Il résulte de ces éléments que la lésion déclarée a eu lieu pendant que M. [O] [G] tirait un conteneur et donc de façon soudaine étant précisé que le fait qu’il effectue une tâche normale de travail ne saurait exclure le caractère soudain de la lésion. Ainsi, le salarié a bien déclaré à son employeur avoir subi une «'vive douleur'» alors qu’il tirait un conteneur ce qui caractérise une lésion soudaine intervenue à une date certaine. Le fait que la pathologie ait éventuellement pour origine des gestes répétées, en l’espèce tirer un conteneur, n’est pas suffisant pour écarter le caractère professionnel de l’accident dès lors qu’il n’est pas démontré qu’elle soit apparue de façon lente et progressive; l’employeur ne justifiant en outre pas de précédents épisodes de douleurs lors de cette tâche.
Par ailleurs, il résulte du certificat médical initial que le salarié a présenté des «'douleurs épaule Dte suite effort. Douleurs en regard de articulation acromio claviculaire et des tendons biceps et grand pectoral'». Cette lésion a été constatée dès le 18 septembre 2019 soit le jour de l’accident et le salarié a été placé en arrêt de travail. La lésion qui se situe au niveau de l’épaule droite est compatible avec la tâche réalisée par le salarié, à savoir tirer un conteneur
Enfin, l’entreprise utilisatrice a été prévenue dès l’après midi à 15h30 et l’entreprise de travail temporaire à 17h06. Il s’en déduit que l’employeur a été avisé rapidement dans l’après midi suivant l’événement, il a d’ailleurs effectué la déclaration d’accident du travail le jour-même.

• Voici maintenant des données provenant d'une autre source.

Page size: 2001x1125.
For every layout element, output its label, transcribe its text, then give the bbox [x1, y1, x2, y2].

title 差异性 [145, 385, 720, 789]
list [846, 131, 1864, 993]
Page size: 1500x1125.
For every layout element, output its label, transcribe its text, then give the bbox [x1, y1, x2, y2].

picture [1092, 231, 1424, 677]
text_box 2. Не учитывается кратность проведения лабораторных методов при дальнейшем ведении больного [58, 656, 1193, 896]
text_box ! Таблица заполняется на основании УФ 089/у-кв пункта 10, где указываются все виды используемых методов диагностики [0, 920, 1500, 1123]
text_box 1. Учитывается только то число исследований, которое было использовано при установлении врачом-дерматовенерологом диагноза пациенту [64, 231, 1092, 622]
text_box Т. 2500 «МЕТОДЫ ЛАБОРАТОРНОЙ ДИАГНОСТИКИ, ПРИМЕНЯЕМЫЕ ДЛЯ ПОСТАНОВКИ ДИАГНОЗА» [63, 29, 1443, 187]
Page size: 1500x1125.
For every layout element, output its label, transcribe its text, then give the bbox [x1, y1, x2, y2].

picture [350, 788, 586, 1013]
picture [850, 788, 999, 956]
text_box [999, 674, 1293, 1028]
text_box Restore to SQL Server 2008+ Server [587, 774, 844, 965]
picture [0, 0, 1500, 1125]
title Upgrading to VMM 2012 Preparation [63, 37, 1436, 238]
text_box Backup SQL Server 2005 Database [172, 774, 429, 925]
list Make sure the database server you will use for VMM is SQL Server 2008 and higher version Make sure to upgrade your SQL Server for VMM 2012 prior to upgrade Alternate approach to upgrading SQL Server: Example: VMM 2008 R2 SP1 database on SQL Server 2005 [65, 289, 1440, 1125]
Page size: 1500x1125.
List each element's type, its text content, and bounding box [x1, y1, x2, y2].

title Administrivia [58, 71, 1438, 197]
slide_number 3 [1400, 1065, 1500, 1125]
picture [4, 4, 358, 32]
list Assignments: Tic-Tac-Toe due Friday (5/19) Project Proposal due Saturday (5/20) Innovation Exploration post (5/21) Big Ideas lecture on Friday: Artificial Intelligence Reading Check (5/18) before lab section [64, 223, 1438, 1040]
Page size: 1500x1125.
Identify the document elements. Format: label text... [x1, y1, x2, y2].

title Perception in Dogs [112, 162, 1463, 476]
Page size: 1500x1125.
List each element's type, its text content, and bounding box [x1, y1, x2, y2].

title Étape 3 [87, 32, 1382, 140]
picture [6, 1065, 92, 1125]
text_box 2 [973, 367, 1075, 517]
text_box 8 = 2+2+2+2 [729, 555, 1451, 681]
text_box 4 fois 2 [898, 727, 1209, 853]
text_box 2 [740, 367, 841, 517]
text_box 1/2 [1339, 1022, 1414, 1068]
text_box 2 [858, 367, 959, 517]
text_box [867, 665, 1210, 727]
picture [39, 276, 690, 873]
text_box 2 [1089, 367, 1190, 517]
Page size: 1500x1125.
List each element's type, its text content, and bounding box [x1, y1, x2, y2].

Au vu de ces éléments, il convient de constater que la lésion constatée médicalement a donc une origine et une date certaine et est bien apparue aux temps et lieu du travail. Dans ces conditions la présomption d’imputabilité de la lésion au travail trouve à s’appliquer en l’espèce. Or, l’employeur ne justifie pas d’une cause étrangère.
C’est donc à bon droit que la CPAM de [Localité 3] Pyrénées a pris en charge l’accident du travail du 18 septembre 2019.
Il convient en conséquence de confirmer le jugement entrepris en ce qu’il a déclaré la décision opposable à l’employeur et débouté la société [5] de ses demandes.
Sur les dépens
En application des dispositions de l’article 696 du Code de Procédure Civile, la partie perdante est condamnée aux dépens.
Le jugement entrepris sera donc confirmé en ce qu’il a condamné la société [5] aux dépens.
Par ailleurs, il convient de condamner la société [5], partie perdante, aux entiers dépens d’appel.
PAR CES MOTIFS
La cour d’appel, statuant après débats en audience publique, par décision contradictoire et en dernier ressort,
CONFIRME en toutes ces dispositions le jugement du pôle social du tribunal judiciaire de Pau en date du 7 mars 2022;
Y ajoutant,
CONDAMNE la société [5] aux dépens d’appel.
Arrêt signé par Madame CAUTRES, Présidente, et par Madame LAUBIE, greffière, à laquelle la minute de la décision a été remise par le magistrat signataire.